The built-in pricing table is a convenience estimate — verify it against current OpenAI pricing before relying on it for production budgeting.
Persistence
When persist=True (the default for log() / evaluate()), Veralith writes to a local SQLite database — veralith.db by default, or VERALITH_DB_PATH. The schema mirrors the result models one-to-one: traces and their context_chunks, sub_questions, claims, the three judgment tables, completeness with its mappings/extras, plus a grounding join table.
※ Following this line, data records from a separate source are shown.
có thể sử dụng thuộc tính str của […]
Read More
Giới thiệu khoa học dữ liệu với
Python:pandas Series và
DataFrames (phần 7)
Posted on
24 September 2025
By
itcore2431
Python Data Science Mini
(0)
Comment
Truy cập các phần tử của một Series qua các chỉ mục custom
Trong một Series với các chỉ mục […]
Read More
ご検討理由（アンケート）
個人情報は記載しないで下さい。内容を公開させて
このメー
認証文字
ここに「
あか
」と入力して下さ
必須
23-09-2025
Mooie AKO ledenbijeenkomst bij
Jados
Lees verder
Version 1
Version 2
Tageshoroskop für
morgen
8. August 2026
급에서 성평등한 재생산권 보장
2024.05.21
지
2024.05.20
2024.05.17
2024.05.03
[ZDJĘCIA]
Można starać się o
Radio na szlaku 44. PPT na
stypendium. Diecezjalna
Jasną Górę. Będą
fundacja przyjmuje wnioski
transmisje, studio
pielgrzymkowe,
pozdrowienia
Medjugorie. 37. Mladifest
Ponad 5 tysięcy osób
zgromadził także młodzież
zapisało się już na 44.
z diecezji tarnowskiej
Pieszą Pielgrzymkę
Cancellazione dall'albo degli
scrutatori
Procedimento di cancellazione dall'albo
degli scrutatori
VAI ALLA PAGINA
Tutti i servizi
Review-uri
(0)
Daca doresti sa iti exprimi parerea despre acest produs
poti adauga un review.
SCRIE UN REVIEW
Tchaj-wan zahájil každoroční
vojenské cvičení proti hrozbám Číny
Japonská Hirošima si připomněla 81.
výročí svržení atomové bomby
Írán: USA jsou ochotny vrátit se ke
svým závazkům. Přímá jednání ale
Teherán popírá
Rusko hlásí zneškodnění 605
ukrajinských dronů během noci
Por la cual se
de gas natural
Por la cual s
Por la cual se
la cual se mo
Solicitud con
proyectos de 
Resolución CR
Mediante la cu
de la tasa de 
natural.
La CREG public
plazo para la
The database is self-bootstrapping: the first connection creates the schema and runs any pending migrations, so library callers never have to initialize it explicitly. An LLM-result cache (in-process LRU in front of a SQLite cache table) keeps repeated decomposition / judge calls cheap.
Read a verdict back later with the CLI (veralith inspect <id>) or query the tables directly — the traces row carries the rolled-up failure_cell, overall_verdict, and the sufficiency / faithfulness fractions for fast aggregation.
Status & roadmap
alpha · 0.1.x The public API is stable — expect additions, not breaking changes.
In 0.1
- Three judges (Sufficiency, Faithfulness, Completeness) with batched LLM calls.
- Six-cell diagnostic classifier and rule-based suggester.
- Outcome-based sufficiency-threshold calibration per knowledge base.
- SDK:
log(),@trace, the LangChain adapter, and a background eval worker. - SQLite persistence with self-healing migrations, an LLM-result cache, and a CLI.
- Cost tracking with a per-trace budget guard.
On the roadmap
- LLM-enriched, trace-specific suggestions.
- Cross-trace pattern detection (“you keep hallucinating on time-sensitive queries”).
- Additional judges (reasoning validity, temporal validity) and framework adapters (LlamaIndex, raw OpenAI tools).
- A hosted dashboard with multi-tenant projects.